Caledonia Golf & Fish Club: This Lowcountry layout boasts one of the most beautiful clubhouses in the Southeast. Arrive down a driveway lined with live oaks on this former rice and indigo plantation. The award-winning course has an antebellum-style clubhouse to match. As nice as the interior is, guests flock to the outdoor patio deck to enjoy the view and watch golfers try to finish out strong on the 18th hole.
Dunes Golf & Beach Club: Location, location, location lands this classic course and clubhouse on the list. Featuring ocean views from the windows and patio deck, The Dunes Club's interior exudes Southern charm and hospitality. The 19th hole is a refreshing stop after surviving the 13th hole, Waterloo.
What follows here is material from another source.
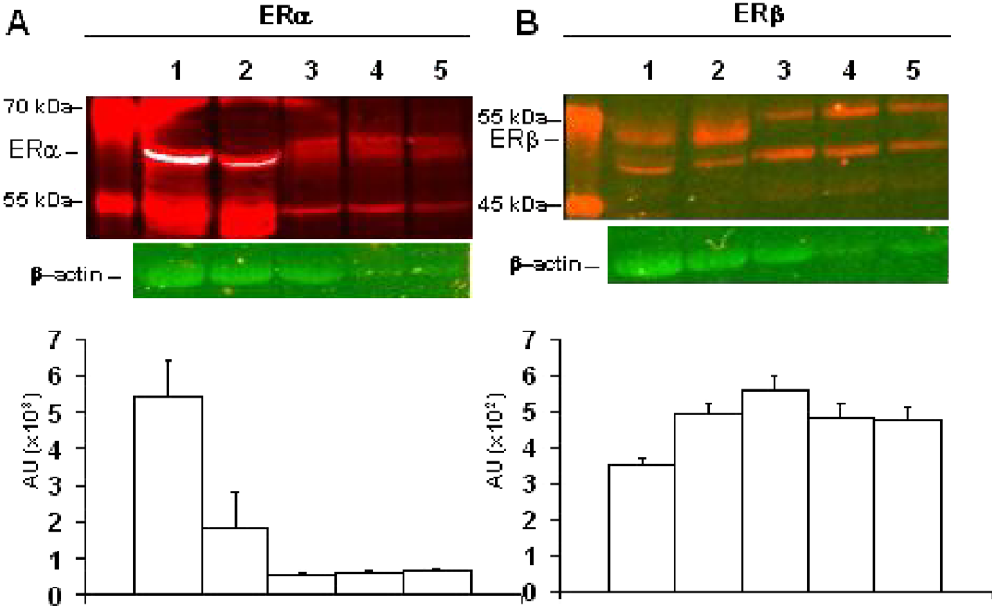
Fig. 3. Western blotting (upper panels) and QRT-PCR (lower panels) of ER α (A) and ER β (B). Note : lane 1 – SPN tissue, lane 2 – pancreatic normal tissue, lanes 3–5 – SPNC at the 1st, 4th and 5th culture passage, respectively. QRT-PCR results are expressed in arbitrary units (AU, mean value ±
The walls are covered with memorabilia from when the course hosted the Senior PGA Tour Championship.
Legends Golf Resort: Turn off Highway 501, weave your way through some woods, and the castle-like clubhouse suddenly appears through the trees and makes you think you might have crossed the Atlantic Ocean by mistake. This Scottish-style structure serves as the clubhouse for all three courses and offers all the modern amenities in a classic setting. Be sure to check out Ailsa's Pub for great food, drinks and company.
Pine Lakes International Country Club: The Granddaddy of Myrtle Beach golf courses also have the oldest and most historic clubhouse. Built in 1927 but undergoing major renovations in recent years, the Pine Lakes clubhouse holds a special place in local and national golf heritage, such as the Myrtle Beach Golf Hall of Fame and the birthplace of Sports Illustrated magazine. Of course, the Robert White Pub is the most popular draw.
TPC of Myrtle Beach: One of the newest clubhouses on the Grand Strand lives up to the TPC's lofty standards. Built in Murrells Inlet in 2000, the TPC of Myrtle Beach features a modern clubhouse with first-rate facilities and one of the best 19th holes and views on the Grand Strand.
Thistle Golf Club: Step back in time at this Scottish-themed clubhouse complete with golf memorabilia from two centuries ago. More than 15,000 square feet make up this palatial clubhouse that also serves as a golf museum of sorts. This 27-hole links layout has the perfect pub to unwind over a pint or two after your round.
Of course, the clubhouse is only one of many factors that will determine your overall golf experience, but the 19th holes and other facilities inside the buildings provide your first and final impressions. Be sure to check out some of these beauties during your Myrtle Beach golf vacation, or book your own package of the top clubhouses and golf courses.